5. Ask Puppeteer to change the default.
I considered opening an issue against Puppeteer but decided against it for now. I think there's definitely an argument to be made that Puppeteer should provide stronger isolation by default here, but I think their APIs are a more direct translation of the browser. The fact that multiple tabs in a window are coupled together via RAF timing is confusing and awkward, but also exactly what the user asked for when they did browser.newPage(). We could go that route if we don't think this is WTR's problem to solve, but I expect that to be a more difficult argument to make.

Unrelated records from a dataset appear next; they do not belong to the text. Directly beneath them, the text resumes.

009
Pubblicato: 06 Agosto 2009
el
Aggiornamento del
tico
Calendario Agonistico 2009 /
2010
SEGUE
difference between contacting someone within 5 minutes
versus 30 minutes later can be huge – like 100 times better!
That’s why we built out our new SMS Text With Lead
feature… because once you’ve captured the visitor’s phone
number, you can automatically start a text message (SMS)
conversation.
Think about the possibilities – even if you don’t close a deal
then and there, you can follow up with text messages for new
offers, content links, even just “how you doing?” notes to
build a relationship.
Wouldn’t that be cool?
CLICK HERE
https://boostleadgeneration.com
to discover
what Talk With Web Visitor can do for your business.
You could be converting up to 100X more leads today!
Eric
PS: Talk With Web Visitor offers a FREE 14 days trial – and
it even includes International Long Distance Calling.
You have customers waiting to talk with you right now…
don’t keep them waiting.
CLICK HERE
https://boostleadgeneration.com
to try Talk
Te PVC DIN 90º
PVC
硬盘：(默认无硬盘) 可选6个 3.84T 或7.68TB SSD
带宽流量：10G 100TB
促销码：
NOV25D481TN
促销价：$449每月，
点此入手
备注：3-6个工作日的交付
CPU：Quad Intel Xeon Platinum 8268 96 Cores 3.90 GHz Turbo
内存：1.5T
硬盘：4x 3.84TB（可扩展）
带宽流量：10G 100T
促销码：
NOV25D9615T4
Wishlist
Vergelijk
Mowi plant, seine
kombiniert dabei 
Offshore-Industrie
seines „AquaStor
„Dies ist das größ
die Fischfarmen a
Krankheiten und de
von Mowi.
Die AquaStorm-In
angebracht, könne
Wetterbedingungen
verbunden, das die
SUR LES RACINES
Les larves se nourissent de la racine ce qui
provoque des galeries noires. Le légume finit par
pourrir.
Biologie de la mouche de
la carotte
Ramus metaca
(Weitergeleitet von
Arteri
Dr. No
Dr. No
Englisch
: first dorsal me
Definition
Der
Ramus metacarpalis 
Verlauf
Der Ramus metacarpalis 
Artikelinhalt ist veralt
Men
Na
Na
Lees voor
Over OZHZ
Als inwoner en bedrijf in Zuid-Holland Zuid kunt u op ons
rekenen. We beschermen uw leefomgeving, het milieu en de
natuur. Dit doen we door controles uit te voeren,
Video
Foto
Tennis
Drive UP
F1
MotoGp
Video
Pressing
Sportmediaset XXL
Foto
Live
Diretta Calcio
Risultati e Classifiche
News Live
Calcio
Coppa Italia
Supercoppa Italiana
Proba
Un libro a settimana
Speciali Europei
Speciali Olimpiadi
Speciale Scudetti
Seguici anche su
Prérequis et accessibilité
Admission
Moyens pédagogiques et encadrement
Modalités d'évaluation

Ultimately Puppeteer is a browser automation tool, and that has more generic use cases than testing. Since WTR is focused on testing, I think it makes sense to have slightly more opinionated defaults here as make sense for testing use cases.
Proposal
If it's not obvious already, I think 1. is the best option. This issue is way too complicated and nuanced to expect users to fix themselves, no matter how effectively WTR can document the problem. I think we also should do 3. at least for the documentation which explicitly discusses overriding createPage, since that's where users will encounter this edge case.
Apologies for the very long issue, I wanted to make sure I captured all the relevant information here. Hopefully this is something we can address to avoid anyone else having this pain in the future.
Additional info: https://github.com/modernweb-dev/web/issues/2520
One other thought: I'm not sure if/how my proposed workaround differs from concurrentBrowsers. Maybe it would make more sense to deprecate / discourage concurrency for Puppeteer and suggest concurrentBrowsers instead? That might have the same net effect.